- Born: 1971 (age 54–55) Sofia, Bulgaria
- Education: West Virginia Wesleyan College B.S. (1993) Massachusetts Institute of Technology Ph.D. (1998)
- Scientific career
- Fields: Neuroscience, Artificial Intelligence,
- Workplaces: University of Washington
- Doctoral advisor: Michael I. Jordan Whitman Richards
- Website: homes.cs.washington.edu/~todorov/

= Emanuel Todorov =

Artificial-intelligence researcher (born 1971)

Emanuel (Emo) Vassilev Todorov (born 1971), a neuroscientist, is an associate professor and director of the Movement Control Laboratory at the University of Washington. He introduced the use of optimal control as a formal explanatory framework for biological movement (see below). He is the principal developer of the MuJoCo physics engine.

Todorov completed his PhD in MIT under the supervision of Michael Jordan and Whitman Richards.
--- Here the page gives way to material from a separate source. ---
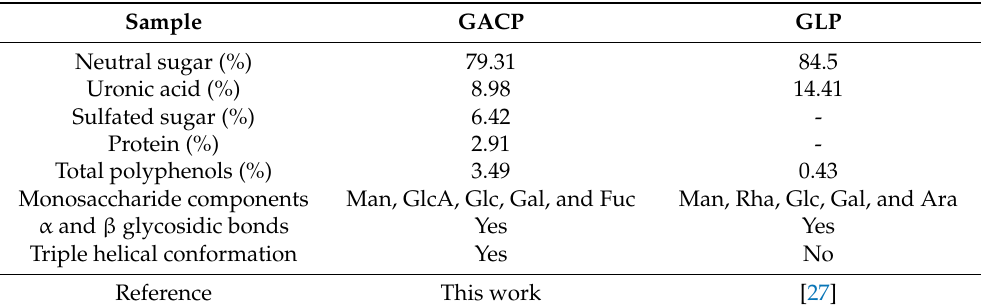
Table 5. Comparison of conformation and chemical composition of GACP and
He was a postdoctoral fellow at the Gatsby Computational Neuroscience Unit at UCL under Peter Dayan and Geoffrey Hinton. He is a recipient of the 2004 Sloan Fellowship in neuroscience.

In 2002 he proposed that stochastic optimal control principles are a good theoretical framework for explaining biological movement. In 2011 this view was acknowledged by one of its critics, Karl Friston, to have become "the dominant paradigm for understanding motor behavior in formal or computational terms." It has been described in the popular scientific press together with other connections between biology and optimisation principles. An editorial comment by Kenji Doya about one of Todorov's articles in PNAS called it "a refreshingly new approach in optimal control based on a novel insight as to the duality of optimal control and statistical inference".

His work on robotic hands has been featured in popular publications on robotics. In January 2017 he was interviewed for the Robots Podcast.

He is the recipient of 11 National Science Foundation grant awards totalling more than $7.5 million as Principal Investigator.